子供たちが大きくなってから、私はよく母と旅行にいった。
ラジオで募集しているおすすめの旅で連れて行ってもらっていた。
母は、目は見えるんだけれど幼いころ、奉公ばかりしていて学校にいけなかったから文字の読み書きができないんだ。
とにかく集合場所にさえいければあとは添乗員さんについていけばいいから心配はない。
ツアーは私は大好きだ。
特にバスガいい。
本当ならバスや車は座っているだけだからつまんないのだけれど、
バスガイドさんが説明してくれるから車窓がが見えていくようでいい。
その土地の歴史や文化、有名な人、おいしい物やお店のこと、時には歌までうたってくれる。
母は説明しなくていいから外をみて楽しんでいる。
「でっかい、ふきんぼだがな。」
なんて突然声をあげたりしていたっけ。
外におりて見学や買い物すませて戻ってくると、必ず母はバスガイドさんや運転手さんに飲み物やらパンやらおにぎりなんか差し入れする。

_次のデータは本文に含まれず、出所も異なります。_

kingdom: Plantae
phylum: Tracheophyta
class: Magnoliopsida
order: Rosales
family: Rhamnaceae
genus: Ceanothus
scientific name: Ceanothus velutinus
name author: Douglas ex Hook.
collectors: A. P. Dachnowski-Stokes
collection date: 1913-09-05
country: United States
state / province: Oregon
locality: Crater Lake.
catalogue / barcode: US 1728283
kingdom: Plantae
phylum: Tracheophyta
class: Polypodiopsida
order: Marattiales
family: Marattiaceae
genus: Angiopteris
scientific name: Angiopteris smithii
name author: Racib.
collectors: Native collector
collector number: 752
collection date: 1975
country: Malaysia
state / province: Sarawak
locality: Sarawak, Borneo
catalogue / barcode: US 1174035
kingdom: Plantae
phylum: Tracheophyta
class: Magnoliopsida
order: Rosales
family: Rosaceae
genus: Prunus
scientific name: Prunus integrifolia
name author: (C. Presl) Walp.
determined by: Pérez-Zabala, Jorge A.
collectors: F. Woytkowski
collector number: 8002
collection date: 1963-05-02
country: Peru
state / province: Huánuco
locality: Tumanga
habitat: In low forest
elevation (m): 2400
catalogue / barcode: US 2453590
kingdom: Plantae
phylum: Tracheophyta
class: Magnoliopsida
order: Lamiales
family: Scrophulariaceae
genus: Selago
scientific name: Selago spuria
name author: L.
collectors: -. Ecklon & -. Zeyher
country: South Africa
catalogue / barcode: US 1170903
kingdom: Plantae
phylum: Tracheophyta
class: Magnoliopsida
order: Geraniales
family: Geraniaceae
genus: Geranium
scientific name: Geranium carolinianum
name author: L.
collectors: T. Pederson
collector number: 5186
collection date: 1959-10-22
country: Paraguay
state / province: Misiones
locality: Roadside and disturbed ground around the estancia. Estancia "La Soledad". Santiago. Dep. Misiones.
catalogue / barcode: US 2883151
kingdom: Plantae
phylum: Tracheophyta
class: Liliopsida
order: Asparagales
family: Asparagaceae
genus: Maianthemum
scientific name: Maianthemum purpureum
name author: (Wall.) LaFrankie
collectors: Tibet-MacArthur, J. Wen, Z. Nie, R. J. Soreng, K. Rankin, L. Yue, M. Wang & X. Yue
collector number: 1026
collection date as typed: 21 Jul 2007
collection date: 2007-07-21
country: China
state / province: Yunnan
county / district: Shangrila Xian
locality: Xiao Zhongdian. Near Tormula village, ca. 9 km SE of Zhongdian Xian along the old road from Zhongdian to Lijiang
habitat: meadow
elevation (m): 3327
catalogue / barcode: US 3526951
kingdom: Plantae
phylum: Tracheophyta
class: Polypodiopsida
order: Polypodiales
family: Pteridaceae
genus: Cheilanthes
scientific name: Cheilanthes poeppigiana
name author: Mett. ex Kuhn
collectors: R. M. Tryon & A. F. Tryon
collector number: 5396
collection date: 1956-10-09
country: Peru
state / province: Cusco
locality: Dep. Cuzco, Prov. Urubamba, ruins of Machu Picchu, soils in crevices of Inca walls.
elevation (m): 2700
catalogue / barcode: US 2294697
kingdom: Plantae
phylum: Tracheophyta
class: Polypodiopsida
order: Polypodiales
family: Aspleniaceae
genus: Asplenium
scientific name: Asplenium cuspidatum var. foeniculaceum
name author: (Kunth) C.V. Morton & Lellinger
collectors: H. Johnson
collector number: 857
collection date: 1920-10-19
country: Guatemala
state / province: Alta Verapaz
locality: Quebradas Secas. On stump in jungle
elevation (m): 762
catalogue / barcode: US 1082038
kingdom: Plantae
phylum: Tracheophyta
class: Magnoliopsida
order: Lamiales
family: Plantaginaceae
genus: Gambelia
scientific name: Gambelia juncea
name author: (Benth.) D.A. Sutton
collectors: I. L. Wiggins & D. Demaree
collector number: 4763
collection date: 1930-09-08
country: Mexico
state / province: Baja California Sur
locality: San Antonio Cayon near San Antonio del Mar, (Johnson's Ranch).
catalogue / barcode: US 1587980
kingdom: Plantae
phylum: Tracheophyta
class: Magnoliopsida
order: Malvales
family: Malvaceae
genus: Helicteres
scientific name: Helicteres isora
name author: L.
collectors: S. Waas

「うちの子がよ、よく話聞いてるからよ、うんと話してやってくんないな。」
私は、迷惑じゃないかなと思いながらも二つ三つ質問したりしてみる。
必要な書類やアンケート、お土産たくさん買うから送り先の住所書いたりもできないから
「字、悪いけど書いてくれねえかい。」
と、またお菓子なんかもってバスガイドさんのところへいくんだ。
ホテルは注文しなくてもちゃんとごはんあるし、温泉は見るだけで分かるからゆっくり楽しめる。
同じバッチつけている人たちは仲間だから、気さくに話かけたり買ってきたばかりのお団子すすめたりもする。
羽田で集合で、北海道や九州のほうまで行ってきたりもした。